### Your objective:
Transcribe every line of text in the listing below exactly as it appears, leaving out the picture markers.

### Data under study:
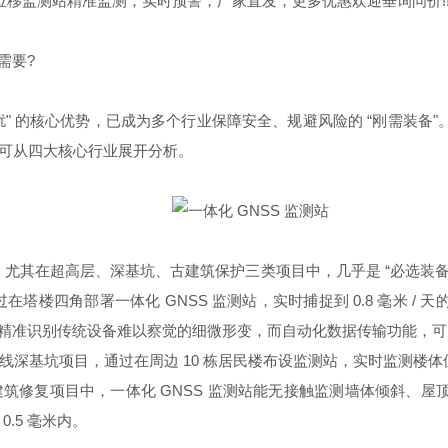
位移监测站精准监测，实时预警，厂家直发，更多优惠欢迎垂询问价!!
需要?
 抗干扰" 的核心优势，已成为多个行业保障安全、规避风险的 “刚需
可从四大核心行业展开分析。
"，尤其在超高层、深基坑、古建筑保护三类项目中，几乎是 “必选
，通过在塔楼四角部署一体化 GNSS 监测站，实时捕捉到 0.8 毫
米)，能精准识别传统设备难以察觉的细微形变，而自动化数据传输功能，
深基坑项目，通过在周边 10 栋居民楼布设监测站，实时监测楼体位
筑修复项目中，一体化 GNSS 监测站能无接触监测墙体倾斜、
.5 毫米内。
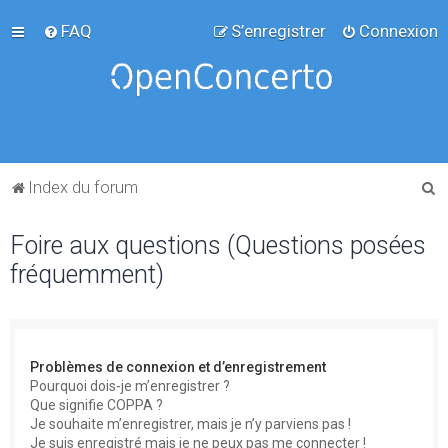
FAQ
S’enregistrer
Connexion
R
Index du forum
e
Foire aux questions (Questions posées
c
fréquemment)
h
e
r
c
Problèmes de connexion et d’enregistrement
h
Pourquoi dois-je m’enregistrer ?
Que signifie COPPA ?
e
Je souhaite m’enregistrer, mais je n’y parviens pas !
r
Je suis enregistré mais je ne peux pas me connecter !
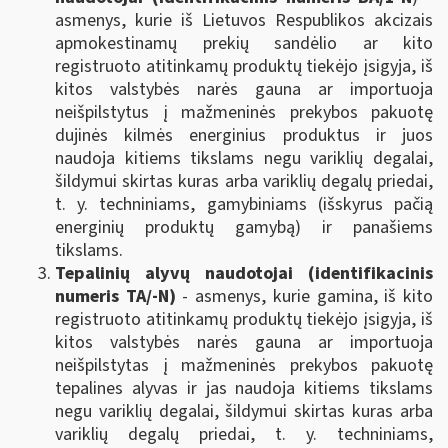
asmenys, kurie iš Lietuvos Respublikos akcizais
apmokestinamų prekių sandėlio ar kito
registruoto atitinkamų produktų tiekėjo įsigyja, iš
kitos valstybės narės gauna ar importuoja
neišpilstytus į mažmeninės prekybos pakuotę
dujinės kilmės energinius produktus ir juos
naudoja kitiems tikslams negu variklių degalai,
šildymui skirtas kuras arba variklių degalų priedai,
t. y. techniniams, gamybiniams (išskyrus pačią
energinių produktų gamybą) ir panašiems
tikslams.
Tepalinių alyvų naudotojai (identifikacinis
numeris TA/-N)
- asmenys, kurie gamina, iš kito
registruoto atitinkamų produktų tiekėjo įsigyja, iš
kitos valstybės narės gauna ar importuoja
neišpilstytas į mažmeninės prekybos pakuotę
tepalines alyvas ir jas naudoja kitiems tikslams
negu variklių degalai, šildymui skirtas kuras arba
variklių degalų priedai, t. y. techniniams,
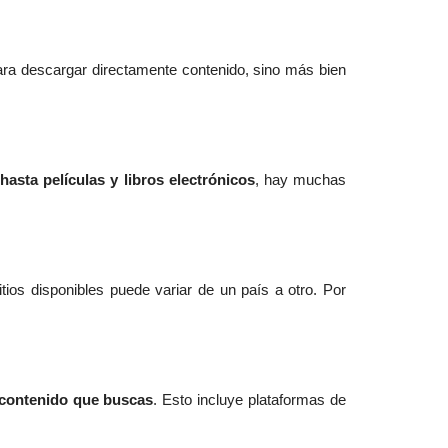
ra descargar directamente contenido, sino más bien
hasta películas y libros electrónicos
, hay muchas
itios disponibles puede variar de un país a otro. Por
 contenido que buscas
. Esto incluye plataformas de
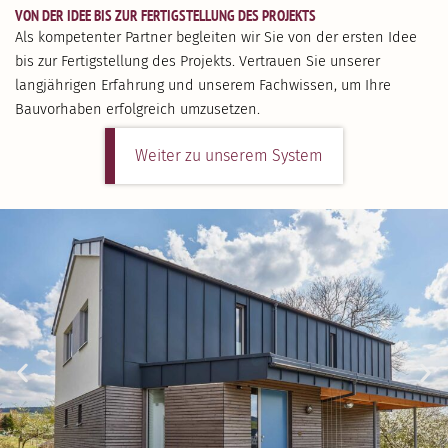
VON DER IDEE BIS ZUR FERTIG­STELLUNG DES PROJEKTS
Als kompe­tenter Partner begleiten wir Sie von der ersten Idee
bis zur Fertig­stellung des Projekts. Vertrauen Sie unserer
langjäh­rigen Erfahrung und unserem Fachwissen, um Ihre
Bauvor­haben erfolg­reich umzusetzen.
Weiter zu unserem System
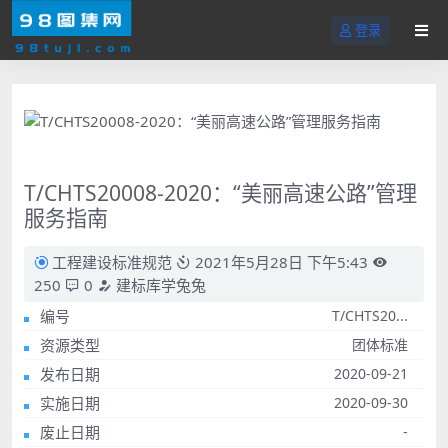
登录
T/CHTS20008-2020：“美丽高速公路”管理
服务指南
工程建设标准规范
2021年5月28日 下午5:43
250
0
建标库学兔兔
编号
T/CHTS20...
资源类型
团体标准
发布日期
2020-09-21
实施日期
2020-09-30
废止日期
-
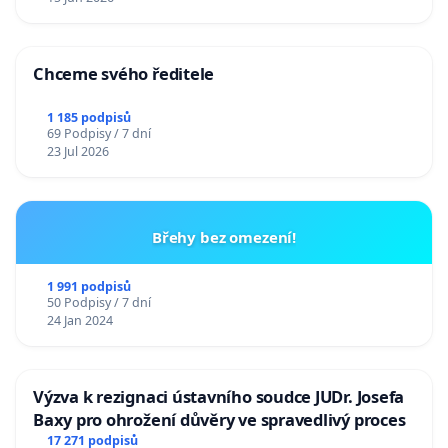
Chceme svého ředitele
1 185 podpisů
69 Podpisy / 7 dní
23 Jul 2026
Břehy bez omezení!
1 991 podpisů
50 Podpisy / 7 dní
24 Jan 2024
Výzva k rezignaci ústavního soudce JUDr. Josefa
Baxy pro ohrožení důvěry ve spravedlivý proces
17 271 podpisů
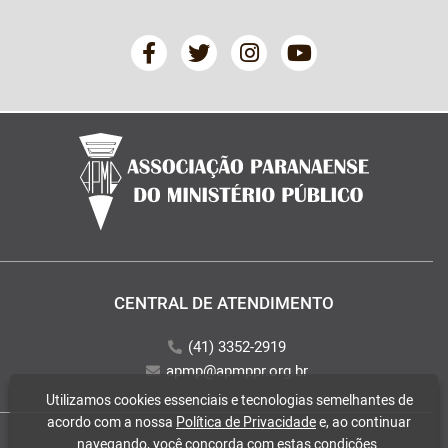
CENTRAL DE ATENDIMENTO
(41) 3352-2919
apmp@apmppr.org.br
Utilizamos cookies essenciais e tecnologias semelhantes de
acordo com a nossa
Política de Privacidade
e, ao continuar
navegando, você concorda com estas condições.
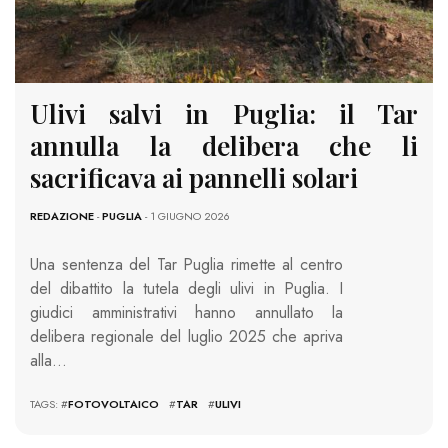
Ulivi salvi in Puglia: il Tar
annulla la delibera che li
sacrificava ai pannelli solari
REDAZIONE
-
PUGLIA
- 1 GIUGNO 2026
Una sentenza del Tar Puglia rimette al centro
del dibattito la tutela degli ulivi in Puglia. I
giudici amministrativi hanno annullato la
delibera regionale del luglio 2025 che apriva
alla…
TAGS: #
FOTOVOLTAICO
#
TAR
#
ULIVI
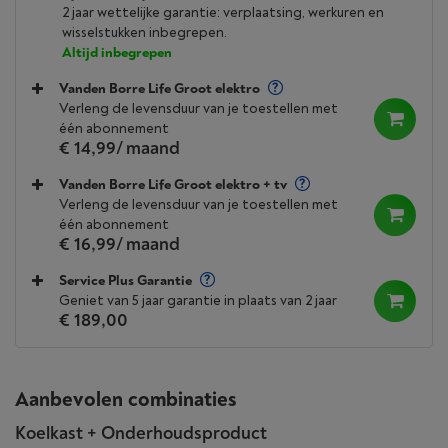
2 jaar wettelijke garantie: verplaatsing, werkuren en
wisselstukken inbegrepen.
Altijd inbegrepen
Vanden Borre Life Groot elektro
Verleng de levensduur van je toestellen met
één abonnement
€ 14,99
/ maand
Vanden Borre Life Groot elektro + tv
Verleng de levensduur van je toestellen met
één abonnement
€ 16,99
/ maand
Service Plus Garantie
Geniet van 5 jaar garantie in plaats van 2 jaar
€ 189,00
Aanbevolen combinaties
Koelkast + Onderhoudsproduct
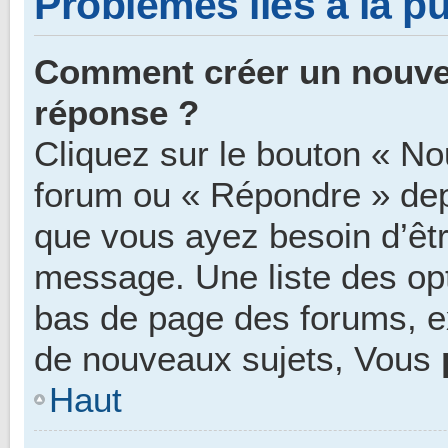
Problèmes liés à la p
Comment créer un nouvea
réponse ?
Cliquez sur le bouton « No
forum ou « Répondre » depu
que vous ayez besoin d’êtr
message. Une liste des opt
bas de page des forums, 
de nouveaux sujets, Vous
Haut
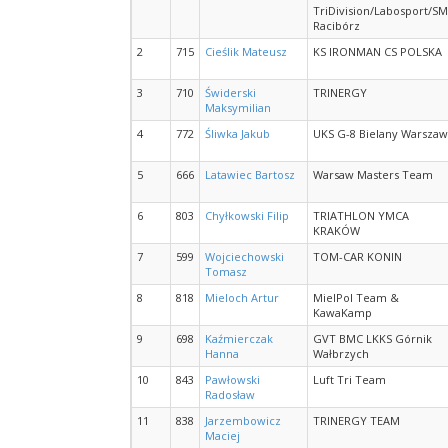
TriDivision/Labosport/S
Racibórz
2
715
Cieślik Mateusz
KS IRONMAN CS POLSKA
3
710
Świderski
TRINERGY
Maksymilian
4
772
Śliwka Jakub
UKS G-8 Bielany Warsza
5
666
Latawiec Bartosz
Warsaw Masters Team
6
803
Chyłkowski Filip
TRIATHLON YMCA
KRAKÓW
7
599
Wojciechowski
TOM-CAR KONIN
Tomasz
8
818
Mieloch Artur
MielPol Team &
KawaKamp
9
698
Kaźmierczak
GVT BMC LKKS Górnik
Hanna
Wałbrzych
10
843
Pawłowski
Luft Tri Team
Radosław
11
838
Jarzembowicz
TRINERGY TEAM
Maciej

### Solution to this exercise:
位移监测站精准监测，实时预警，厂家直发，更多优惠欢迎垂询问价!!
需要?
 抗干扰" 的核心优势，已成为多个行业保障安全、规避风险的 “刚需
可从四大核心行业展开分析。
"，尤其在超高层、深基坑、古建筑保护三类项目中，几乎是 “必选
，通过在塔楼四角部署一体化 GNSS 监测站，实时捕捉到 0.8 毫
米)，能精准识别传统设备难以察觉的细微形变，而自动化数据传输功能，
深基坑项目，通过在周边 10 栋居民楼布设监测站，实时监测楼体位
筑修复项目中，一体化 GNSS 监测站能无接触监测墙体倾斜、
.5 毫米内。
FAQ
S’enregistrer
Connexion
R
Index du forum
e
Foire aux questions (Questions posées
c
fréquemment)
h
e
r
c
Problèmes de connexion et d’enregistrement
h
Pourquoi dois-je m’enregistrer ?
Que signifie COPPA ?
e
Je souhaite m’enregistrer, mais je n’y parviens pas !
r
Je suis enregistré mais je ne peux pas me connecter !
asmenys, kurie iš Lietuvos Respublikos akcizais
apmokestinamų prekių sandėlio ar kito
registruoto atitinkamų produktų tiekėjo įsigyja, iš
kitos valstybės narės gauna ar importuoja
neišpilstytus į mažmeninės prekybos pakuotę
dujinės kilmės energinius produktus ir juos
naudoja kitiems tikslams negu variklių degalai,
šildymui skirtas kuras arba variklių degalų priedai,
t. y. techniniams, gamybiniams (išskyrus pačią
energinių produktų gamybą) ir panašiems
tikslams.
Tepalinių alyvų naudotojai (identifikacinis
numeris TA/-N)
- asmenys, kurie gamina, iš kito
registruoto atitinkamų produktų tiekėjo įsigyja, iš
kitos valstybės narės gauna ar importuoja
neišpilstytas į mažmeninės prekybos pakuotę
tepalines alyvas ir jas naudoja kitiems tikslams
negu variklių degalai, šildymui skirtas kuras arba
variklių degalų priedai, t. y. techniniams,
ra descargar directamente contenido, sino más bien
hasta películas y libros electrónicos
, hay muchas
itios disponibles puede variar de un país a otro. Por
 contenido que buscas
. Esto incluye plataformas de
VON DER IDEE BIS ZUR FERTIG­STELLUNG DES PROJEKTS
Als kompe­tenter Partner begleiten wir Sie von der ersten Idee
bis zur Fertig­stellung des Projekts. Vertrauen Sie unserer
langjäh­rigen Erfahrung und unserem Fachwissen, um Ihre
Bauvor­haben erfolg­reich umzusetzen.
Weiter zu unserem System
登录
T/CHTS20008-2020：“美丽高速公路”管理
服务指南
工程建设标准规范
2021年5月28日 下午5:43
250
0
建标库学兔兔
编号
T/CHTS20...
资源类型
团体标准
发布日期
2020-09-21
实施日期
2020-09-30
废止日期
-
Chceme svého ředitele
1 185 podpisů
69 Podpisy / 7 dní
23 Jul 2026
Břehy bez omezení!
1 991 podpisů
50 Podpisy / 7 dní
24 Jan 2024
Výzva k rezignaci ústavního soudce JUDr. Josefa
Baxy pro ohrožení důvěry ve spravedlivý proces
17 271 podpisů
CENTRAL DE ATENDIMENTO
(41) 3352-2919
apmp@apmppr.org.br
Utilizamos cookies essenciais e tecnologias semelhantes de
acordo com a nossa
Política de Privacidade
e, ao continuar
navegando, você concorda com estas condições.
Ulivi salvi in Puglia: il Tar
annulla la delibera che li
sacrificava ai pannelli solari
REDAZIONE
-
PUGLIA
- 1 GIUGNO 2026
Una sentenza del Tar Puglia rimette al centro
del dibattito la tutela degli ulivi in Puglia. I
giudici amministrativi hanno annullato la
delibera regionale del luglio 2025 che apriva
alla…
TAGS: #
FOTOVOLTAICO
#
TAR
#
ULIVI
2 jaar wettelijke garantie: verplaatsing, werkuren en
wisselstukken inbegrepen.
Altijd inbegrepen
Vanden Borre Life Groot elektro
Verleng de levensduur van je toestellen met
één abonnement
€ 14,99
/ maand
Vanden Borre Life Groot elektro + tv
Verleng de levensduur van je toestellen met
één abonnement
€ 16,99
/ maand
Service Plus Garantie
Geniet van 5 jaar garantie in plaats van 2 jaar
€ 189,00
Aanbevolen combinaties
Koelkast + Onderhoudsproduct
Problèmes liés à la p
Comment créer un nouvea
réponse ?
Cliquez sur le bouton « No
forum ou « Répondre » depu
que vous ayez besoin d’êtr
message. Une liste des opt
bas de page des forums, 
de nouveaux sujets, Vous
Haut
TriDivision/Labosport/S
Racibórz
2
715
Cieślik Mateusz
KS IRONMAN CS POLSKA
3
710
Świderski
TRINERGY
Maksymilian
4
772
Śliwka Jakub
UKS G-8 Bielany Warsza
5
666
Latawiec Bartosz
Warsaw Masters Team
6
803
Chyłkowski Filip
TRIATHLON YMCA
KRAKÓW
7
599
Wojciechowski
TOM-CAR KONIN
Tomasz
8
818
Mieloch Artur
MielPol Team &
KawaKamp
9
698
Kaźmierczak
GVT BMC LKKS Górnik
Hanna
Wałbrzych
10
843
Pawłowski
Luft Tri Team
Radosław
11
838
Jarzembowicz
TRINERGY TEAM
Maciej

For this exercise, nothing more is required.